Passage:
____________

Ozlem’s Turkish Table book signing in Houston, USA

It has been a very special few months teaching Turkish cookery and signing copies of Ozlem’s Turkish Table cookery book around the world. The photo above is taken during a special book signing event organised by my dear friend Hande in Houston, along with some great Turkish wine tasting.

Signed copies of Ozlem’s Turkish Table cookery book has been very popular for the festive season. Signed copies are still available at this link, if you’d like to give to a foodie or Turkish food lover.

The following photos are from my Turkish cookery class tour with the Central Market Cooking Schools in Austin, Dallas, Houston and San Antonio in November. It has been so very special to return Central Market Cooking Schools with my cookery book and meet over 140 Turkish food lovers at our classes. My sincere thanks to everyone for their amazing interest and my special thanks to Pinar UK for their support for my cookery book and Turkish cuisine abroad.

A special moment of enjoying a glass of cay with dear my mother, Gulcin in Istanbul

My Turkish cuisine presentation for the H3A Society in Bodrum – Turkey

I was in Turkey end October and had a wonderful opportunity to present Turkish cuisine to the H3A Society in Bodrum, book signing, gave a southern Turkish cookery class with the Foodrum Culinary Park and a Supper Club with Cooking Classes Bodrum at the Karnas Vineyards. It’s been a busy but magical few days in Bodrum; many thanks to all joined us and supported the events. My very sincere thanks especially goes to dear Annie Onursan, owner of the wonderful Back to Bodrum Blog, for her help with the events and being a fantastic host – I really can’t wait to return to Bodrum. Turkey trip was also a precious time to visit my dear parents and a good catch up over a few glasses of Turkish cay and wonderful Turkish food.

Ozlem’s Turkish Table at Daily Sabah newspaper, October 2018

I was also honored to have this wonderful interview at the national newspaper in Turkey, Sabah Daily; talking about Turkish cuisine, my culinary journey, you can read the Sabah Daily article at this link.

Brooklands radio interview

We also had a delightful interview with the Brooklands Radio in the UK in November, talking about Turkish cuisine abroad, some festive recipe ideas, the diverse, multicultural Antakya cuisine (and what to do with the fascinating dried aubergines!). Here is the podcast link for our interview, if you’d like to listen.

Bulgur balls with aubergine/eggplant, tomato, dried mint saucePatlicanli Eksi Ai

Bulgur balls with aubergine/eggplant, tomato, dried mint sauce – Patlicanli Eksi Aṣi

I have been asked for this recipe for quite a while and thought it may be a lovely addition for a special, festive meal. It is from my cookery book, Ozlem’s Turkish Table and it is a speciality from Antakya. Dried mint adds a fresh flavour and the pomegranate molasses complete the finishing touch in this southern Turkish delight. The meaty-like aubergines/eggplants melt in the mouth in this dish and complement the bulgur balls well.  You can omit the minced/ground beef for a vegetarian version. Hope you enjoy my recipe, Afiyet Olsun.

____________

Data under study:
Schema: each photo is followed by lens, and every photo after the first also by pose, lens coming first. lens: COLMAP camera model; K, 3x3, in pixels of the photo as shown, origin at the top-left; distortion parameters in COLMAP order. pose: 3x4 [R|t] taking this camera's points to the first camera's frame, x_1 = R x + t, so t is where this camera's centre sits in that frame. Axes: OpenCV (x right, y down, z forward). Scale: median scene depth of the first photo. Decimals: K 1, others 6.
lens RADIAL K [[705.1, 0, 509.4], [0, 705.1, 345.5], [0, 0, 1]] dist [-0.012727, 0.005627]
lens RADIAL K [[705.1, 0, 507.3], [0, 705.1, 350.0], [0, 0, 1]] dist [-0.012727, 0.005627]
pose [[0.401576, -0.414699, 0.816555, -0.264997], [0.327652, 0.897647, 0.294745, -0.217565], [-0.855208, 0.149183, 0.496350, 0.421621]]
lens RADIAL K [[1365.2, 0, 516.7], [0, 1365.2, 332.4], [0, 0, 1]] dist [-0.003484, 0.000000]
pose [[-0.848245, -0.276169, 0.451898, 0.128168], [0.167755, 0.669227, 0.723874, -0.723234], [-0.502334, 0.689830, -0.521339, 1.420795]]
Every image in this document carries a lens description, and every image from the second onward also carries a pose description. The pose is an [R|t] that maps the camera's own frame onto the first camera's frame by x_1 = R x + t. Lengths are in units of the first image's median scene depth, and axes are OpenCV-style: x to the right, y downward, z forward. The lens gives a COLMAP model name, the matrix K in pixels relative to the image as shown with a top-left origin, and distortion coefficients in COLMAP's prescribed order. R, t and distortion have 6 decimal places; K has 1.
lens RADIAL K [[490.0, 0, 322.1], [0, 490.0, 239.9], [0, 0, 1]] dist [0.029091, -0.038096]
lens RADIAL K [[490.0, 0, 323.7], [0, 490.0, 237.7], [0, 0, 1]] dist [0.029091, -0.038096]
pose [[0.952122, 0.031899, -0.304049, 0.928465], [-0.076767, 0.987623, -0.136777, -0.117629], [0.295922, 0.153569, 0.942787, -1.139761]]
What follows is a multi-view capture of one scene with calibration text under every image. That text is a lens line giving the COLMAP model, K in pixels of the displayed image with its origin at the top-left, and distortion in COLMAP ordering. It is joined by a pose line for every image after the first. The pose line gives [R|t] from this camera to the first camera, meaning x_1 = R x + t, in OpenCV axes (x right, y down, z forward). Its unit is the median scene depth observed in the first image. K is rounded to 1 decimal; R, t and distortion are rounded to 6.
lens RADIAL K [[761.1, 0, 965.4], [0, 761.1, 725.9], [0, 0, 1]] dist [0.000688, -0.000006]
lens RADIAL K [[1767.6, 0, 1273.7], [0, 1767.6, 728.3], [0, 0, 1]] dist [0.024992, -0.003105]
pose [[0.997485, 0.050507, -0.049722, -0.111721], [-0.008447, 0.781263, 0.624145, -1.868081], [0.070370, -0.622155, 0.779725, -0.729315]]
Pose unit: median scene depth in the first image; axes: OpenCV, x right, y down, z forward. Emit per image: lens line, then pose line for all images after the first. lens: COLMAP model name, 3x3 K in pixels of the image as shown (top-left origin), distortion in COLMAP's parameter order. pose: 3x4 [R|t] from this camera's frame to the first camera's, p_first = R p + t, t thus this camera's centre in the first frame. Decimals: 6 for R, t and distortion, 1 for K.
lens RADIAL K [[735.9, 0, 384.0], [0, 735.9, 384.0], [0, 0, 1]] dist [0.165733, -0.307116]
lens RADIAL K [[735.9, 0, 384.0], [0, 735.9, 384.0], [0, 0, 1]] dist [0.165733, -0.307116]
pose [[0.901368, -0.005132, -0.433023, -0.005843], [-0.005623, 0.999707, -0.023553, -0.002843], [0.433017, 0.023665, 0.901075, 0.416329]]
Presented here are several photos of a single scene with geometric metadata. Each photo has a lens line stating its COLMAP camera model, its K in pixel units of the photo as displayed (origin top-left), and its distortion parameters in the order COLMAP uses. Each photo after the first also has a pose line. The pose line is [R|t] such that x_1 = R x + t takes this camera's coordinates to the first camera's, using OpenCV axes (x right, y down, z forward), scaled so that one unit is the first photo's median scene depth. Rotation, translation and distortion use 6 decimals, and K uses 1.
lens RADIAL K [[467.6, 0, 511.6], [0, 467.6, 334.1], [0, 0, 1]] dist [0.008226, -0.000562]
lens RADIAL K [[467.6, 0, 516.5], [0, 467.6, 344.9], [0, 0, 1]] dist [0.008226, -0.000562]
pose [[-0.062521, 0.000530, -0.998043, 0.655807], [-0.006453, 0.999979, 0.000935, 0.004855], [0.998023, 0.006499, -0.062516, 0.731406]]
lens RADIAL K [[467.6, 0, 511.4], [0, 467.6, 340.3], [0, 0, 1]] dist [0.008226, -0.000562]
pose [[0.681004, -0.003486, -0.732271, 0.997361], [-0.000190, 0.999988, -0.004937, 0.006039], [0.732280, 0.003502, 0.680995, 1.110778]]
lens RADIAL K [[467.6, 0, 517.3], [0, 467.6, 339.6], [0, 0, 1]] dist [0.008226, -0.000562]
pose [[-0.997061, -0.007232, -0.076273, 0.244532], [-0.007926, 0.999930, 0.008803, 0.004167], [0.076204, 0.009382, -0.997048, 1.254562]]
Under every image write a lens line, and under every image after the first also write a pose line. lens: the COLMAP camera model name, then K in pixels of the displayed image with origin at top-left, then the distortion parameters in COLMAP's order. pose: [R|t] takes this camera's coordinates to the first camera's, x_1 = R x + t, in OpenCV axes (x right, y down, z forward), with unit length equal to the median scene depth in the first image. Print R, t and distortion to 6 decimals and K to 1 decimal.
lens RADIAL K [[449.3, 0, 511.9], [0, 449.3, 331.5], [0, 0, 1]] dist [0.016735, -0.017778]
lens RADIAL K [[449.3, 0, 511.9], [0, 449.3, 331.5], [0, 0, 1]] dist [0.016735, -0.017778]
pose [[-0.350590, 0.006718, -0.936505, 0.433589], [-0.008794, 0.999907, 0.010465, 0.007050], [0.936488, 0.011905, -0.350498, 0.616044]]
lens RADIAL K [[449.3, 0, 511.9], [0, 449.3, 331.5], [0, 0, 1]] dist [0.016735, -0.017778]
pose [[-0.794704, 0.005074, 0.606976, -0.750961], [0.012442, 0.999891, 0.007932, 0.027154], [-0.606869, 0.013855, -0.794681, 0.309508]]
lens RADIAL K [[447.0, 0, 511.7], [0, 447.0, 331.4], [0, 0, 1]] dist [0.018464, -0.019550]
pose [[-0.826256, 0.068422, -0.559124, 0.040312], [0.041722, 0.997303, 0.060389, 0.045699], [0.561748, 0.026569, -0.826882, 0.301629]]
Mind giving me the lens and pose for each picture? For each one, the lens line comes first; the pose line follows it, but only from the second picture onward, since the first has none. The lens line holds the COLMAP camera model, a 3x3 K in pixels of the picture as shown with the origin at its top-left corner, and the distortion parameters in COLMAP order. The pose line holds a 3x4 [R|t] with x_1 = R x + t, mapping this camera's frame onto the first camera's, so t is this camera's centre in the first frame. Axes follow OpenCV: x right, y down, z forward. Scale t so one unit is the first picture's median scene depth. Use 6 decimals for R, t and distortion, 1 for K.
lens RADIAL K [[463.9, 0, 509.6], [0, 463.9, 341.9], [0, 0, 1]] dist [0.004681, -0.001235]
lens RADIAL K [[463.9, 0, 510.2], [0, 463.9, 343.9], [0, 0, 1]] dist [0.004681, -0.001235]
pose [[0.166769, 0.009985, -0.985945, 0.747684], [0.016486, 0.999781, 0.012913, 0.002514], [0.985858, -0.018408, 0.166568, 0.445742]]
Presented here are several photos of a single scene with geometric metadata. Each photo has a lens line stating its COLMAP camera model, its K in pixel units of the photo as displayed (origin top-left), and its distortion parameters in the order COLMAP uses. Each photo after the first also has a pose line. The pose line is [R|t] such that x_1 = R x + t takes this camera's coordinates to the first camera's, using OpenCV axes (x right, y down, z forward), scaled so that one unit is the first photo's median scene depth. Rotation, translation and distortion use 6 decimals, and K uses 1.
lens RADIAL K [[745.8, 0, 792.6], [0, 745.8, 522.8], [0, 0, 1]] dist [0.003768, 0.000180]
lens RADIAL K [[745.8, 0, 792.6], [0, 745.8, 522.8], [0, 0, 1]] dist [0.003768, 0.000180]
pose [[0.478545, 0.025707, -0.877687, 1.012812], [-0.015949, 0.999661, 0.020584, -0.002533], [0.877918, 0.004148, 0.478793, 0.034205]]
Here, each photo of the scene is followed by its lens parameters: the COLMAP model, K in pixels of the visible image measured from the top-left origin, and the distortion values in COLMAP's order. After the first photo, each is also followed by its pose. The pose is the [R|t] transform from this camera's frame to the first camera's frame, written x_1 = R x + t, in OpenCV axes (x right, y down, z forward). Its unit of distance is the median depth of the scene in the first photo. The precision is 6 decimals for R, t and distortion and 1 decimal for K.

____________

Prompt 1: Retype the Turkish cookery post from "Bulgur balls with aubergine/eggplant, tomato, dried mint sauce –" up to and including "recipe, Afiyet Olsun.".
Prompt 2: According to the Turkish cookery post, how many Turkish food lovers were met at the Central Market Cooking Schools classes?
Prompt 3: Write what comes next in the Turkish cookery post, starting after its final sentence.
The records have no role in any of this.

Expected answer 1:
Bulgur balls with aubergine/eggplant, tomato, dried mint sauce – Patlicanli Eksi Aṣi

I have been asked for this recipe for quite a while and thought it may be a lovely addition for a special, festive meal. It is from my cookery book, Ozlem’s Turkish Table and it is a speciality from Antakya. Dried mint adds a fresh flavour and the pomegranate molasses complete the finishing touch in this southern Turkish delight. The meaty-like aubergines/eggplants melt in the mouth in this dish and complement the bulgur balls well.  You can omit the minced/ground beef for a vegetarian version. Hope you enjoy my recipe, Afiyet Olsun.

Expected answer 2: Over 140.

Expected answer 3:
5.0 from 2 reviews
Bulgur balls in aubergine & tomato sauce - Patlicanli Eksi Asi
 
This is a speciality from Antakya and I make it often for special occasions, using good quality can of tomatoes. Dried mint adds a fresh flavour and the tangy pomegranate molasses complete the finishing touch. The meaty-like aubergines/eggplants melt in the mouth in this dish and complement the bulgur balls well. Omit the minced/ground beef for a vegetarian version
Author:
Cuisine: Turkish cuisine
Serves: 4-6
Ingredients
  • 2 medium aubergines/eggplants
  • 1 medium onion, finely chopped
  • 3 garlic cloves, finely chopped
  • 2 cans of 400g/14oz good quality plum tomatoes
  • 10ml/2 teaspoons red pepper paste, biber salcasi
  • 15ml/1 tablespoon tomato paste
  • 15ml/1 tablespoon pomegranate molasses
  • 45ml/3 tablespoons olive oil
  • 750ml/1.3 pints water
  • 10ml/2 teaspoons dried mint
  • 5ml/1 teaspoon Turkish red pepper flakes or chili flakes
  • Salt and ground black pepper to taste
  • For the bulgur dough:
  • 110g/4oz fine bulgur, koftelik bulgur (if you can only get coarse bulgur, you can pulse it a few times in a food processor to make it fine)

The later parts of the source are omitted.